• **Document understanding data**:
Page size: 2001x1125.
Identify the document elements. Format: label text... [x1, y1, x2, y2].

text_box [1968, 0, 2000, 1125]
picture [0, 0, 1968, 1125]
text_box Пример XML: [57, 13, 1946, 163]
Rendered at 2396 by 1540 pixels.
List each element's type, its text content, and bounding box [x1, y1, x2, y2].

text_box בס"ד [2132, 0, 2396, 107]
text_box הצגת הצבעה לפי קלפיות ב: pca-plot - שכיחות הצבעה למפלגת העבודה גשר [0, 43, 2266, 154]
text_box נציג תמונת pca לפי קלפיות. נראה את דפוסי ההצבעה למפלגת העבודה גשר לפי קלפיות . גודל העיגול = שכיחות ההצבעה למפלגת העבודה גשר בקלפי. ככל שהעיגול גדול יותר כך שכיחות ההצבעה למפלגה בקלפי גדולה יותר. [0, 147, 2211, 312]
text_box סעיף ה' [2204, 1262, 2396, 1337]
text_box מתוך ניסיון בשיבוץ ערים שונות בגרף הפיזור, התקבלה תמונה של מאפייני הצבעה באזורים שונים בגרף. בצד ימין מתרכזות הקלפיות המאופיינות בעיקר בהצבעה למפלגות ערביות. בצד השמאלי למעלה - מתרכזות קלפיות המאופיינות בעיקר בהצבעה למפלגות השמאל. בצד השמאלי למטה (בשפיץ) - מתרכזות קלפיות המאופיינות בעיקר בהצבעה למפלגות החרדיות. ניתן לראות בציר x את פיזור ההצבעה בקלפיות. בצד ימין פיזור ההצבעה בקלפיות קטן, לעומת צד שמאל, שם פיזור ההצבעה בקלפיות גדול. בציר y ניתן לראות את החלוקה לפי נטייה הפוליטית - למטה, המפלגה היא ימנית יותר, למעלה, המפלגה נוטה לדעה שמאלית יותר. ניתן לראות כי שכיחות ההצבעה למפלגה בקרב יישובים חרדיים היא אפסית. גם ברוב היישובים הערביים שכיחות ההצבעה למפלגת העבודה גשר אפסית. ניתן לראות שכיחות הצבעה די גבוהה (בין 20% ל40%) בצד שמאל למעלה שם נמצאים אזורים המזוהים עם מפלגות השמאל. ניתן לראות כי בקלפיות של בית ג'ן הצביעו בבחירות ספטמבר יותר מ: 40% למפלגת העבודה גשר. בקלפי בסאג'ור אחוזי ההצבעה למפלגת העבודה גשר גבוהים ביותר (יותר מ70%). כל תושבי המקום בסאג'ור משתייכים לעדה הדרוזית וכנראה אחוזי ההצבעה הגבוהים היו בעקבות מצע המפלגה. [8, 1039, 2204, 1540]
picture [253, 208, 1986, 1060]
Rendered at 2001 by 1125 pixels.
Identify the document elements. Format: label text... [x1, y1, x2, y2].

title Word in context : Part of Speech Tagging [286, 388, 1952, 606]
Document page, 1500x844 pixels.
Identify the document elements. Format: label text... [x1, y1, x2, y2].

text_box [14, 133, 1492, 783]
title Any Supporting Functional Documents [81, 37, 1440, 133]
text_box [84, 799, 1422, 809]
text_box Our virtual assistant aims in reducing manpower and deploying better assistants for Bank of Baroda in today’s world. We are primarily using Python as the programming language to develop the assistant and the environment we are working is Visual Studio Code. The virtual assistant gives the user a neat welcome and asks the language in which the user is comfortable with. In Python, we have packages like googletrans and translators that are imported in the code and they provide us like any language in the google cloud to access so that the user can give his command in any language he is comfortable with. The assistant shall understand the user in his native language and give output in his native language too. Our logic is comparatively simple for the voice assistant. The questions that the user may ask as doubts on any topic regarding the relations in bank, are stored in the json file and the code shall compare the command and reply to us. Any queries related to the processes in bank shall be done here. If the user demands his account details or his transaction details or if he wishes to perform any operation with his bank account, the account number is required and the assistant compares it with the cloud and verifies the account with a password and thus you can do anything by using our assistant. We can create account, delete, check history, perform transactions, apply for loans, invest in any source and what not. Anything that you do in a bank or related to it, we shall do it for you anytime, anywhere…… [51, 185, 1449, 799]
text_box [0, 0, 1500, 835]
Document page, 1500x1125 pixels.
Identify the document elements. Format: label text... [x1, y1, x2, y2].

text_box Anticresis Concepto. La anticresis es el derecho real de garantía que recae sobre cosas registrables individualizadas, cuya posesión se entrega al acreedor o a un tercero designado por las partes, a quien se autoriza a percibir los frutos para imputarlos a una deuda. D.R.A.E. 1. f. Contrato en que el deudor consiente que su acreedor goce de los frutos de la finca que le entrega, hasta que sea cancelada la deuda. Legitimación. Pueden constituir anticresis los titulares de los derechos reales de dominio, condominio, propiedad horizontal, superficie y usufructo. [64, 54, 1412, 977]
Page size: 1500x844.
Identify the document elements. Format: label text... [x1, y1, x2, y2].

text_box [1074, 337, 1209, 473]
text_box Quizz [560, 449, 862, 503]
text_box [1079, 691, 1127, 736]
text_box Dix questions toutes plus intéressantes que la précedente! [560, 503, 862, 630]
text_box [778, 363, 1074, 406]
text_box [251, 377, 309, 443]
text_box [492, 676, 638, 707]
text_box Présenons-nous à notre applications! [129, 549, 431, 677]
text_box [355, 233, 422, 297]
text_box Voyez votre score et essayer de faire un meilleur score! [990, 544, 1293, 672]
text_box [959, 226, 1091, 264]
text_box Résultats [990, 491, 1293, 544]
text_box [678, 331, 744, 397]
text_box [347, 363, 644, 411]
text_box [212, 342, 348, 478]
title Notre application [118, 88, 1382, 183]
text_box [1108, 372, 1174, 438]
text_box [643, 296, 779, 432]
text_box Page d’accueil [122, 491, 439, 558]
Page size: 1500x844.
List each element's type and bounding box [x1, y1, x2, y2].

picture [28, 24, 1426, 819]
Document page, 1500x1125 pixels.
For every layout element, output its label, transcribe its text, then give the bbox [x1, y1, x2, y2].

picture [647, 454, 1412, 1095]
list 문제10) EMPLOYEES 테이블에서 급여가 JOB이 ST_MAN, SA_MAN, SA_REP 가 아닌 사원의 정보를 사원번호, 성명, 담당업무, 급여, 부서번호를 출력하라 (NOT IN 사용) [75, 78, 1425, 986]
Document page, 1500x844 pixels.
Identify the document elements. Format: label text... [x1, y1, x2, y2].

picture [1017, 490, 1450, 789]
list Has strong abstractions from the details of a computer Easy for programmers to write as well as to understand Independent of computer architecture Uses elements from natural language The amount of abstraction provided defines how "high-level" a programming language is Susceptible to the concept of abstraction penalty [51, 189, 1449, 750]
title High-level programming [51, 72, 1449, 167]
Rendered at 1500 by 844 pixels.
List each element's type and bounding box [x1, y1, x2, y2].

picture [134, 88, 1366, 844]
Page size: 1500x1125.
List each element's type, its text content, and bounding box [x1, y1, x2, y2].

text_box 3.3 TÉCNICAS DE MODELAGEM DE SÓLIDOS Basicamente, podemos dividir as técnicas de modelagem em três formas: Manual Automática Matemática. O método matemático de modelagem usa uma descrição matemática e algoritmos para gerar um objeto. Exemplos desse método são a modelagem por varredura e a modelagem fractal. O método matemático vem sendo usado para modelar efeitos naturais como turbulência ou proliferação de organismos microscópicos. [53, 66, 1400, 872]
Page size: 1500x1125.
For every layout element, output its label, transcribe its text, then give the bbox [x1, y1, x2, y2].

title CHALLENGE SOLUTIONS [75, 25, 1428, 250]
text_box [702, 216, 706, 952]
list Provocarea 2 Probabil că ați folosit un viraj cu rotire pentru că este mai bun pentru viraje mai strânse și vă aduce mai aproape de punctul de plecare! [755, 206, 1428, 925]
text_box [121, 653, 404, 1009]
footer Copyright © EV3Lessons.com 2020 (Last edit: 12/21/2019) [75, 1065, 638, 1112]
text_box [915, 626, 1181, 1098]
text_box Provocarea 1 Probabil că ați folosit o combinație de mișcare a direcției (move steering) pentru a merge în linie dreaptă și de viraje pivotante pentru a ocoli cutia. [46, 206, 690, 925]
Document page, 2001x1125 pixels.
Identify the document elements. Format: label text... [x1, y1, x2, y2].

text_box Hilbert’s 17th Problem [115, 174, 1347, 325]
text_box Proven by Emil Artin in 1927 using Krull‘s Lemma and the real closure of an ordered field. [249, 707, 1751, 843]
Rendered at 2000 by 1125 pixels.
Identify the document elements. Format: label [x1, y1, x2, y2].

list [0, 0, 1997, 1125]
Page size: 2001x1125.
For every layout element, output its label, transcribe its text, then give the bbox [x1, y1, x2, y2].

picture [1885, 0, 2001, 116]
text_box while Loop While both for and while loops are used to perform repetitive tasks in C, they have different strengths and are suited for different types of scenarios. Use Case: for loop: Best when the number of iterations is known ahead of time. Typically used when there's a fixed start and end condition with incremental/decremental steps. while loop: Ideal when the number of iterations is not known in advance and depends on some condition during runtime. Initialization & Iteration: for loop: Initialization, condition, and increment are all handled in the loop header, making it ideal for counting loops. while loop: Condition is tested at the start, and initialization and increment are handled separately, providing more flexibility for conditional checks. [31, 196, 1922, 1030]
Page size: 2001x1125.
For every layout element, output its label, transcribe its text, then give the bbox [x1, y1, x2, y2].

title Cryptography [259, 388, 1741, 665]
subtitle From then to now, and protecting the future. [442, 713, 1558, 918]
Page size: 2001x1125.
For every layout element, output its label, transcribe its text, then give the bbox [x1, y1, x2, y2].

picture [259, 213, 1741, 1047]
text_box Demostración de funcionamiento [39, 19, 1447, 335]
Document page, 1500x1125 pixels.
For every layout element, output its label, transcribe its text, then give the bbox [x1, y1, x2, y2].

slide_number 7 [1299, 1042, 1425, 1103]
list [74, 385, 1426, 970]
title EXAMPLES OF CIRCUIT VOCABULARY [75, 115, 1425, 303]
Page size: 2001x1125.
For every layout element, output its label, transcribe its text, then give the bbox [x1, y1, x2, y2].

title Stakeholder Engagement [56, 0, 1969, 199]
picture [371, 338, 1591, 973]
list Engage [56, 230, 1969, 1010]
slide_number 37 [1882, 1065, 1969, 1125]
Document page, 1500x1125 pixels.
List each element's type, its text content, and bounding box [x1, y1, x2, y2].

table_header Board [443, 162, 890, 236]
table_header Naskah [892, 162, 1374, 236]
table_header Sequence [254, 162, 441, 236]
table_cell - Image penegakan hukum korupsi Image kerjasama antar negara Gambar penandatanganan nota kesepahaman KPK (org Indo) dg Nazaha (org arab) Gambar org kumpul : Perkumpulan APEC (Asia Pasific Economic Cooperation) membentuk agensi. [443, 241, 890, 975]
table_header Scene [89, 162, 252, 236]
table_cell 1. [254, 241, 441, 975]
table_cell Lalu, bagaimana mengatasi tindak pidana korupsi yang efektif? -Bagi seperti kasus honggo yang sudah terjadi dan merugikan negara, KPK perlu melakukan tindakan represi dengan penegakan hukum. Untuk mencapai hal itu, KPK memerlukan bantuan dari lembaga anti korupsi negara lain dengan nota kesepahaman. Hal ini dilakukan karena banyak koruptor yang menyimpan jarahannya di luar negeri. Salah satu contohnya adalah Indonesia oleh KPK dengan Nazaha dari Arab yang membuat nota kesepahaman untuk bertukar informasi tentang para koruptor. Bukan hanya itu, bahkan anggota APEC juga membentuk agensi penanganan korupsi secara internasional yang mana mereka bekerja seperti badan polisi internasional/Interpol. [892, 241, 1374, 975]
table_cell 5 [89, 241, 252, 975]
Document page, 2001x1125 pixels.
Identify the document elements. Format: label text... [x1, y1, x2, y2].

• **Assignment**: Every line above in which the word "Rendered" occurs is to be copied.

• **Response to this exercise**:
Rendered at 2396 by 1540 pixels.
Rendered at 2001 by 1125 pixels.
Rendered at 1500 by 844 pixels.
Rendered at 2000 by 1125 pixels.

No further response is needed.